Il est historien et professeur à l’université d’Evry dans la banlieue parisienne où il enseigne les sciences politiques et la philosophie politique.
Olivier Le Cour Grandmaison est connu aussi pour être un fervent défenseur des droits des victimes des évènements du 17 octobre 1961. Auteur de plusieurs ouvrages à l’image de : Le 17octobre 1961 : un crime d’Etat à Paris, Haine (s) ; Coloniser. Exterminer. Sur la guerre et l’Etat colonial ; De l’indigénat. Anatomie d’un monstre juridique. Le droit colonial en Algérie et dans l’empire français, La Découverte / Zones… L’historien Olivier Le Cour Grandmaison a, à l’occasion du cinquantenaire de l’indépendance de l’Algérie, aimablement accepté de répondre à nos questions et ce, avant que le Sénat français vote la proposition de loi formulée par le parti socialiste consistant à considérer le 19 mars comme étant la journée nationale du souvenir des victimes civiles et militaires de la guerre d’Algérie. Interview..

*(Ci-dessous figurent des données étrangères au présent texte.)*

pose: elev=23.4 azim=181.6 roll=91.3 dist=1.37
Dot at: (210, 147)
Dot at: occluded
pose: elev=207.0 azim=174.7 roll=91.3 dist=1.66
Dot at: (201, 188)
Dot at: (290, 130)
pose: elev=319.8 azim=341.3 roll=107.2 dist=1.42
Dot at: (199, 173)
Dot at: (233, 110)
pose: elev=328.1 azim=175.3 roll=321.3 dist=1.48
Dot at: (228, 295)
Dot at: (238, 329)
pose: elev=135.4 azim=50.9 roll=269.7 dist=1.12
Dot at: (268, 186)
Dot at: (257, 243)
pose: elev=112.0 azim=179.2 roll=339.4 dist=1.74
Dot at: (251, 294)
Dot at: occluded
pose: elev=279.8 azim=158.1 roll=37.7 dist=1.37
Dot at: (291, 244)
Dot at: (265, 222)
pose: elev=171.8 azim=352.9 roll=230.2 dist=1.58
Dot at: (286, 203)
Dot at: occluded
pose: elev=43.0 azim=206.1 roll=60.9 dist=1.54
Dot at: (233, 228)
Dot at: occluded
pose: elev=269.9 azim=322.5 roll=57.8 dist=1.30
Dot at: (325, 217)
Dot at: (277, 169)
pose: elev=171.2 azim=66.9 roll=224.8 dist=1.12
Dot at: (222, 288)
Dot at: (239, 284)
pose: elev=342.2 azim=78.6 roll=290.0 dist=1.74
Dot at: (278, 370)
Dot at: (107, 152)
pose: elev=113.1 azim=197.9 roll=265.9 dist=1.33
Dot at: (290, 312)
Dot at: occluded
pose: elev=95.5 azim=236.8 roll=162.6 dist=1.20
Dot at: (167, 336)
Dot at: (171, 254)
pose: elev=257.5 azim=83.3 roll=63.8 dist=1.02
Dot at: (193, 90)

La Nouvelle République : François Hollande a-t-il eu raison de reconnaître la répression du 17 octobre 1961 à la veille de sa visite officielle en Algérie ?
Olivier Le Cour Grandmaison : La réponse est évidemment oui car il y a 51 ans que les victimes, leurs descendants ainsi que celles et ceux qui militent depuis plusieurs dizaines d’années pour la reconnaissance de ce qui a été perpétré les 17 et 18 octobre 1961 attendaient une déclaration. Reste que cette reconnaissance, comme beaucoup en France et en Algérie l’ont justement remarqué, demeure insuffisante sur le fond comme sur la forme. Sur le fond car le crime n’est ni nommé comme tel ni qualifié par voie de conséquence comme crime d’Etat, encore moins comme crime contre l’humanité alors que nombreux avocats, je pense en particulier à la regrettée maître Nicole Dreyfus, considèrent qu’une telle qualification est parfaitement justifiée. De plus, et ceci découle également de cela, le principal responsable de ces massacres, à savoir le préfet de police Maurice Papon, n’est pas désigné de façon explicite. Enfin, sur la forme, eu égard à la gravité de ce qui a été commis à l’époque, on aurait été en droit d’attendre non un bref communiqué rédigé en des termes délicatement euphémisés mais une véritable déclaration en bonne et due forme du président de la République. J’ajoute, et je pense en particulier à la commémoration à venir du 17 octobre 2013, qu’il serait souhaitable que François Hollande, devenu chef d’Etat, se comporte comme le candidat qu’il a été. Rappelons qu’au lendemain de sa désignation lors des primaires socialistes en octobre 2011, Hollande s’était rendu en personne à Clichy, dans la proche banlieue parisienne, pour rendre hommage aux victimes de la manifestation pacifique appelée par le FLN. Que le président de la République joigne le geste à parole et qu’il soit donc présent sur le pont Saint-Michel l’année prochaine aux côtés de celles et ceux qui ont tant fait pour que ce passé soit enfin reconnu…
Que pensez-vous des réactions de Christian Jacob, président UMP au sein de l’Assemblée nationale, et d’Eric Clotti, député UMP, suite à cette décision ?
Réactions convenues et pavloviennes d’une droite qui, sur un nombre croissant de sujets, chasse sur les terres électorales du Front national et contribue ainsi à banaliser l’idéologie revancharde de cette dernière organisation. Le tout dans le cadre d’une compétition exacerbée au sommet de l’UMP pour savoir qui en sera le prochain dirigeant. De là aussi, ces surenchères d’un autre âge. Cette droite se croit sans doute très moderne, elle n’est que sinistrement passéiste comme s’il ne s’était rien passé depuis cinquante ans. 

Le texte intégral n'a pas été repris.